Oh, puh-lease. In that case, maybe we should focus on getting people to use contra-freaking-ception.

meshou
8 May 2006, 06:32 AM
Oh, puh-lease. In that case, maybe we should focus on getting people to use contra-freaking-ception.Oh, I agree. But since I'm living in a world where access astoundingly shitty, I have to consider early term abortion as one option.

Nemesis
8 May 2006, 06:33 AM
Oh, I agree. But since I'm living in a world where access astoundingly shitty, I have to consider early term abortion as one option.
Or, perhaps, abstinence.

meshou
8 May 2006, 06:35 AM
Or, perhaps, abstinence.I'd say abstinence has almost as high a failure rate as a condom.
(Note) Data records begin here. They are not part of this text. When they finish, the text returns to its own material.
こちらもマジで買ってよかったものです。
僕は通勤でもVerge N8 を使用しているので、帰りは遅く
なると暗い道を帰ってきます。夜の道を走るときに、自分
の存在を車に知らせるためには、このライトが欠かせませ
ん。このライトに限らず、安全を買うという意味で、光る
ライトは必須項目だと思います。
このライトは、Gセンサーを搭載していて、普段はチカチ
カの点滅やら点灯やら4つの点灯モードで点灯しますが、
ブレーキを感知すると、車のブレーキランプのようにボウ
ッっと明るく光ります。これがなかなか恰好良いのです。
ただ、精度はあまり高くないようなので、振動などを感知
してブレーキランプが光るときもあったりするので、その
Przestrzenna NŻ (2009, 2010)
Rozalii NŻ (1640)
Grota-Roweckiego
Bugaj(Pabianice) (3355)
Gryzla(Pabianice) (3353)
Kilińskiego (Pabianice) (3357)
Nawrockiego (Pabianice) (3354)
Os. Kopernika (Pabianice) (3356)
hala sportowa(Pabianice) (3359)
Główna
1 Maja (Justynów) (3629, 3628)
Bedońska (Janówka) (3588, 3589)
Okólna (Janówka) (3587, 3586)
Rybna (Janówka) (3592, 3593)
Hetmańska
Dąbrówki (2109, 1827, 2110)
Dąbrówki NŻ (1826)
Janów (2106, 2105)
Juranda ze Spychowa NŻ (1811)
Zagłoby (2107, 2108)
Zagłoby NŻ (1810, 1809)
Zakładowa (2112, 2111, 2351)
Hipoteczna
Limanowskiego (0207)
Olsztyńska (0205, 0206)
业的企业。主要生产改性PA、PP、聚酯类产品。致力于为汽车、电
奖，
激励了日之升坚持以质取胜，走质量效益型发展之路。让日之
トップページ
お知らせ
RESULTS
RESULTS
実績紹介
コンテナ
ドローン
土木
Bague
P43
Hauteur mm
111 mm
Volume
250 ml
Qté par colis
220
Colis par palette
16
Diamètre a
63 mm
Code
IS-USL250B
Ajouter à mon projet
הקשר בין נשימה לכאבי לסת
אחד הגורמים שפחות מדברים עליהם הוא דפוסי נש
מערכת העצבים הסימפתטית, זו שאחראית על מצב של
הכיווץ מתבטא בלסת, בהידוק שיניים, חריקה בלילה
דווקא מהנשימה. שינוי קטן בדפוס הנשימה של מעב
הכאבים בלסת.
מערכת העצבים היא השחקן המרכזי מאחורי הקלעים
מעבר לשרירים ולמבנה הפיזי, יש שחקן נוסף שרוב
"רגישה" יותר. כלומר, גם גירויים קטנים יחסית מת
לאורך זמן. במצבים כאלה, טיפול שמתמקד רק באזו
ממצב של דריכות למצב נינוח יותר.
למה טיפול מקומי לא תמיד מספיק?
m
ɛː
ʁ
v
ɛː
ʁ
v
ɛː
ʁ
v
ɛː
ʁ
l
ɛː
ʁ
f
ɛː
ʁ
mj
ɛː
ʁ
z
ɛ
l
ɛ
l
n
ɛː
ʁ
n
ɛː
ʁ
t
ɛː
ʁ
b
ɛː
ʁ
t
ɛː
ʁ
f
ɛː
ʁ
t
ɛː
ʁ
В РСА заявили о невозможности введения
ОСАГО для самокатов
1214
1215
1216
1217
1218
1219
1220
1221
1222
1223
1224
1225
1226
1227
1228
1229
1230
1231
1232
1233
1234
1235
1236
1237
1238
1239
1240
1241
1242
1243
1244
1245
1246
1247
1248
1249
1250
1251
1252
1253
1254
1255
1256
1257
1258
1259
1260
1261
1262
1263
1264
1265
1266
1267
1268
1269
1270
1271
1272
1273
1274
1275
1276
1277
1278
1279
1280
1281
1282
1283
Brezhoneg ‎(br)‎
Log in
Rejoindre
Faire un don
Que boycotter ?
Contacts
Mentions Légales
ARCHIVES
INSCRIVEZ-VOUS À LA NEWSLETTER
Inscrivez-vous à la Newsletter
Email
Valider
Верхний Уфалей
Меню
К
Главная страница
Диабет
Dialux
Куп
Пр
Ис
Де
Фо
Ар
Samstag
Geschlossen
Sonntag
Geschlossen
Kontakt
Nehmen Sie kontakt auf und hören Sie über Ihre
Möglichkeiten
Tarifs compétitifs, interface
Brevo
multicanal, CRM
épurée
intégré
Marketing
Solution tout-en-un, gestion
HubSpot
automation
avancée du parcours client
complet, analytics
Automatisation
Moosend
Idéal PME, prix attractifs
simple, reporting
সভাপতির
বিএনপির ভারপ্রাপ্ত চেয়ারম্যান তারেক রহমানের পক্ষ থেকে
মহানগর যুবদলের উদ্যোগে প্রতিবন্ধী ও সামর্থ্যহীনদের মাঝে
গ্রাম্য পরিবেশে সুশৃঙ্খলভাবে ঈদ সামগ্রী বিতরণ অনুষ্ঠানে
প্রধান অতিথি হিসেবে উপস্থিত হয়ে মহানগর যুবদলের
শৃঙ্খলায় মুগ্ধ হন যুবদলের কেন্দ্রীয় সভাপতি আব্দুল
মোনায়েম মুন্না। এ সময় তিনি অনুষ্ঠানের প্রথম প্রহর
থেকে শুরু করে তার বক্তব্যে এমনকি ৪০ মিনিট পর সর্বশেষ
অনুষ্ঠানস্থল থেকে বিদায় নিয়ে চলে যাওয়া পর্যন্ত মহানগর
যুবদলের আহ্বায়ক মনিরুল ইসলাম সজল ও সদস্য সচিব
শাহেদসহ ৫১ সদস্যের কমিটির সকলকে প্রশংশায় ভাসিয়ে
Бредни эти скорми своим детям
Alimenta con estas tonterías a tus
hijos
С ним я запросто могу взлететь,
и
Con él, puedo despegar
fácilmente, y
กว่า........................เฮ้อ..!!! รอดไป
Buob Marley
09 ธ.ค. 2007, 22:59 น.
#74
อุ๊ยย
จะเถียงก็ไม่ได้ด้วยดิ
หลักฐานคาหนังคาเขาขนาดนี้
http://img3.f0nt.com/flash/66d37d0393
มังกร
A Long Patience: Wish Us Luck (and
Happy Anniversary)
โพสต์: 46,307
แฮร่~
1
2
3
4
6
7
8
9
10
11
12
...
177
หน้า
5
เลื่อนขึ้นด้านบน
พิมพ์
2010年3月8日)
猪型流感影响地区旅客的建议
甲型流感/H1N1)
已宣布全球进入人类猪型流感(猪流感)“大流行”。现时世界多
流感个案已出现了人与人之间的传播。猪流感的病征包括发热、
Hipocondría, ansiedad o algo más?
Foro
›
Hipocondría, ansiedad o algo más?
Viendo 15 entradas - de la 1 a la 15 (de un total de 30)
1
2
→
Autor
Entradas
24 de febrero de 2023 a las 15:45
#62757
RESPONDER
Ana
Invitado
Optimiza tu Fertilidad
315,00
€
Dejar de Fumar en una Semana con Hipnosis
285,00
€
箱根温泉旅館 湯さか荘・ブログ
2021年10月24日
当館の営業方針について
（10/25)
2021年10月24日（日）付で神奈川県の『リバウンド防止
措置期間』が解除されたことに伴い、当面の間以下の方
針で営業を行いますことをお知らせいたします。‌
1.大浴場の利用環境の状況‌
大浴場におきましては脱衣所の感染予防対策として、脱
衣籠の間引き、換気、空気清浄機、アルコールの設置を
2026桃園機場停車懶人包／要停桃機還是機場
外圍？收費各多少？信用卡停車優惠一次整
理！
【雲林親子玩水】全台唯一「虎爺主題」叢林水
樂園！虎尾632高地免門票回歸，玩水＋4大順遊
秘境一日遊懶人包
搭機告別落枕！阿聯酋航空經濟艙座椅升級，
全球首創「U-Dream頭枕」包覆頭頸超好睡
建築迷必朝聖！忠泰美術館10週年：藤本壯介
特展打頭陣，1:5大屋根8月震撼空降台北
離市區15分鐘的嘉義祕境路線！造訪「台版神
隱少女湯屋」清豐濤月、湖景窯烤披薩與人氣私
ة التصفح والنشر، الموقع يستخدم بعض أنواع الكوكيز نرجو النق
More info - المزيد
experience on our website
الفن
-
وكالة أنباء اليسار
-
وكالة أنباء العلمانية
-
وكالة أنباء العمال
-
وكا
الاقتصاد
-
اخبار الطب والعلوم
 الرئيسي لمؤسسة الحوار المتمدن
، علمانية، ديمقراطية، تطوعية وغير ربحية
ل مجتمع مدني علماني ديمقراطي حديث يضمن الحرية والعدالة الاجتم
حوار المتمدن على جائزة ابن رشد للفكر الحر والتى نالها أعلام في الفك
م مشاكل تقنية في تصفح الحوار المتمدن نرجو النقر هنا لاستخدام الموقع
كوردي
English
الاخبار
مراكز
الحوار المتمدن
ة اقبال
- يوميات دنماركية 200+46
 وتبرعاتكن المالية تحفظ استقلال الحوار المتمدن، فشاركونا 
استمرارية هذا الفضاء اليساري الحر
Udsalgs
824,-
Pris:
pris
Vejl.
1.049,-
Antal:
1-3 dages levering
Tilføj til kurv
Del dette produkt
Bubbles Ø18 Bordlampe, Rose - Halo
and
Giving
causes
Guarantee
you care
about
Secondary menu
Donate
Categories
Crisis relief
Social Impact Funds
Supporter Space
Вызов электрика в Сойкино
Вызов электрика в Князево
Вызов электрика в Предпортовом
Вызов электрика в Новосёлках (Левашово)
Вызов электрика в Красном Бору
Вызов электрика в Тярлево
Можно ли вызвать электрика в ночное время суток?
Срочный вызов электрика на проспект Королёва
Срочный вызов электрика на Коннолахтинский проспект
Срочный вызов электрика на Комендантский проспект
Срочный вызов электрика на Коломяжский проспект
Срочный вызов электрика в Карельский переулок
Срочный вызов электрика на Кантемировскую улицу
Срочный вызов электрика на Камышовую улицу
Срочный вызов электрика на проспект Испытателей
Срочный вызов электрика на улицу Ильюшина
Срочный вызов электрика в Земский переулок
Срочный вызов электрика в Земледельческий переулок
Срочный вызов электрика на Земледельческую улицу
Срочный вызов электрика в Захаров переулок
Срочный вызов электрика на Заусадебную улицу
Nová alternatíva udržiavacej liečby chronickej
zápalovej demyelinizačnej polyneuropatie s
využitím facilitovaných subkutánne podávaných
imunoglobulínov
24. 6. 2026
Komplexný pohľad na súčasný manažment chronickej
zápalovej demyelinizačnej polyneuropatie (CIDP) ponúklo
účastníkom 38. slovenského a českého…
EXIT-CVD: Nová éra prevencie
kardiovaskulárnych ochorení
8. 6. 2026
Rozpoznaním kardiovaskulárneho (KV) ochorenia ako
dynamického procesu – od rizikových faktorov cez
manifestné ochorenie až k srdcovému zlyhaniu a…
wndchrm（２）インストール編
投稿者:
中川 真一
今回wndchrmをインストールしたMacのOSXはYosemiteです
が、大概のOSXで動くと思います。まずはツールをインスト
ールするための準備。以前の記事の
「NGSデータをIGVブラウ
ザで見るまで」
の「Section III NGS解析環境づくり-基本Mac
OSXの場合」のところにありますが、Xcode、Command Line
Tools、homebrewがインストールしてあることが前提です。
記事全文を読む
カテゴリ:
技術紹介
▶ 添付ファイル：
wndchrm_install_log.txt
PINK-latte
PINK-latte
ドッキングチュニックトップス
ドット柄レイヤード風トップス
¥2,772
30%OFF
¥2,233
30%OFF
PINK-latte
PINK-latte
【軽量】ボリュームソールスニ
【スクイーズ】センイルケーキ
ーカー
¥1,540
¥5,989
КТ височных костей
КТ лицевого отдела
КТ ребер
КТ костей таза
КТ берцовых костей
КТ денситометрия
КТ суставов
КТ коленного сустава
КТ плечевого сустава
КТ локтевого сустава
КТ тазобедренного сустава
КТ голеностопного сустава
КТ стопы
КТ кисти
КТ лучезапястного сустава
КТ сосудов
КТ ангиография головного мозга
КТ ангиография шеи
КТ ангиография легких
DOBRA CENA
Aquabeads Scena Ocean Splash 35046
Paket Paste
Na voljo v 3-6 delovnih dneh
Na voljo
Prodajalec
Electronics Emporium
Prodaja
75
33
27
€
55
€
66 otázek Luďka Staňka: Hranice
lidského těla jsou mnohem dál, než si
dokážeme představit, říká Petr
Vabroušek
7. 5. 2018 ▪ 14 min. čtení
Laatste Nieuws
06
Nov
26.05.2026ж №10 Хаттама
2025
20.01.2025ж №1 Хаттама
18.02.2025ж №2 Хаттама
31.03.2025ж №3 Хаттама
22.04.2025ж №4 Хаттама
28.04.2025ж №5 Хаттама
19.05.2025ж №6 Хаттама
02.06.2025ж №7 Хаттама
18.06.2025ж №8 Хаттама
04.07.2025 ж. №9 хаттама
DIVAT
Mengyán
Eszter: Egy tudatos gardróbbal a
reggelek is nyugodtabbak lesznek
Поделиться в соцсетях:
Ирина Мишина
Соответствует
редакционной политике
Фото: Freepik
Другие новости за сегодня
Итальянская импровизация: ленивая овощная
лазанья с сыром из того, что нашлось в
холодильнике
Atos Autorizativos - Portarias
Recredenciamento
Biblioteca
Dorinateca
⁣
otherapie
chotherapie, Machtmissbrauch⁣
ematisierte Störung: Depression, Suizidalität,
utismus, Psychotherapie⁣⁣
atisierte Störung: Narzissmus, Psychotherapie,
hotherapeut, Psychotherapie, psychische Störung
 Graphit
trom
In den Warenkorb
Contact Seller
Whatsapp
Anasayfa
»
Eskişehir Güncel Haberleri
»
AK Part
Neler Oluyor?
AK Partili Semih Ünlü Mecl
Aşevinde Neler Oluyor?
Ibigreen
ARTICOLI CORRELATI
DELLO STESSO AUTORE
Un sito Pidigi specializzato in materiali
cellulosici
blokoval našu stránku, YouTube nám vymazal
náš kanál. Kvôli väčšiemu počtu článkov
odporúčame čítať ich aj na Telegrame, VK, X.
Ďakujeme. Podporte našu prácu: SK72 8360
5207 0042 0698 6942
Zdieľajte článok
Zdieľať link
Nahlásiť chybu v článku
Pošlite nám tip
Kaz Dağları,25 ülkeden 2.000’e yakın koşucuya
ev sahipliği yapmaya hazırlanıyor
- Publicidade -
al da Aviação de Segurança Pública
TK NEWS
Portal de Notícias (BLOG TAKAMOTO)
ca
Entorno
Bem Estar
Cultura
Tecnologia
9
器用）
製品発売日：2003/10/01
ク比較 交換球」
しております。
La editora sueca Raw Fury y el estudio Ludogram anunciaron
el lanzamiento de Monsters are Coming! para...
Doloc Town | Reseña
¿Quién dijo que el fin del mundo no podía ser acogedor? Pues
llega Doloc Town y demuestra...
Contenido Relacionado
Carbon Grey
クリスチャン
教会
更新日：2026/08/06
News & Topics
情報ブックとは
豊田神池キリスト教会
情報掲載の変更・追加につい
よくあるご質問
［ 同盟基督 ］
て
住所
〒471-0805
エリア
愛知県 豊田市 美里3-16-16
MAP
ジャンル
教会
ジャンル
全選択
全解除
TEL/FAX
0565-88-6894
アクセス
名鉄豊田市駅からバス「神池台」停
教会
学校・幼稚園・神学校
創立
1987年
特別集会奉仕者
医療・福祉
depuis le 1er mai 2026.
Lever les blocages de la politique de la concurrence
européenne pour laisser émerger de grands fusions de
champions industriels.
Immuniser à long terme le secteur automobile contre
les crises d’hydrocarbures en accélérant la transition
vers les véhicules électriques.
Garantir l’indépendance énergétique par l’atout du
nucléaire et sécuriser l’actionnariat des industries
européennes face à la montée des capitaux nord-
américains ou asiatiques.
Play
Worse in people who are not rich and educated, as they can't afford birth control, and don't know what it is.

Nemesis
8 May 2006, 06:36 AM
I'd say abstinence has almost as high a failure rate as a condom, if not higher.
Technically, no, since abstinence implies that you don't have sex, not that you don't intend do have sex.

meshou
8 May 2006, 06:41 AM
Technically, no, since abstinence implies that you don't have sex, not that you don't intend do have sex.Abstienence education/ vows/ what have you do not work, and so few people practice it who do intend to that it's laughable. People have sex, and will do so whether they think they will or not. It's best to look at solutions on that level.

Nemesis
8 May 2006, 06:44 AM
Abstienence education/ vows/ what have you do not work, and so few people practice it who do intend to that it's laughable. People have sex, and will do so whether they think they will or not. It's best to look at solutions on that level.
I have, and I don't think that abortion is the best option.

meshou
8 May 2006, 07:25 AM
I have, and I don't think that abortion is the best option.And I can respect you for that. For me, I could not look in a woman's face and tell her that her reasoning is wrong, and that she must bring a child to term.

Eileen
8 May 2006, 11:34 AM
According to my (indeed subjective) ethical system, the destruction of human life is a moral wrong, and so abortion is a moral wrong. However, according to the selfsame system, bringing a child into a harmful/abusive/impoverished situation is also a moral wrong. It is not my business to say that a woman should choose one moral wrong or the other; that's her decision. Sometimes people end up in shitty situations, and they have to choose what they can live with. I don't think there's a good answer for every problem... sometimes there's an answer that's the better of two bad options.

Ivy
8 May 2006, 12:57 PM
According to my (indeed subjective) ethical system, the destruction of human life is a moral wrong, and so abortion is a moral wrong. However, according to the selfsame system, bringing a child into a harmful/abusive/impoverished situation is also a moral wrong. It is not my business to say that a woman should choose one moral wrong or the other; that's her decision. Sometimes people end up in shitty situations, and they have to choose what they can live with. I don't think there's a good answer for every problem... sometimes there's an answer that's the better of two bad options.

This pretty much sums up my stance as well.

I would add that, instead of working against abortion, I wish more pro-lifers would work on eradicating the social conditions that lead to it being the most attractive choice. Not too likely, but a girl can dream, right?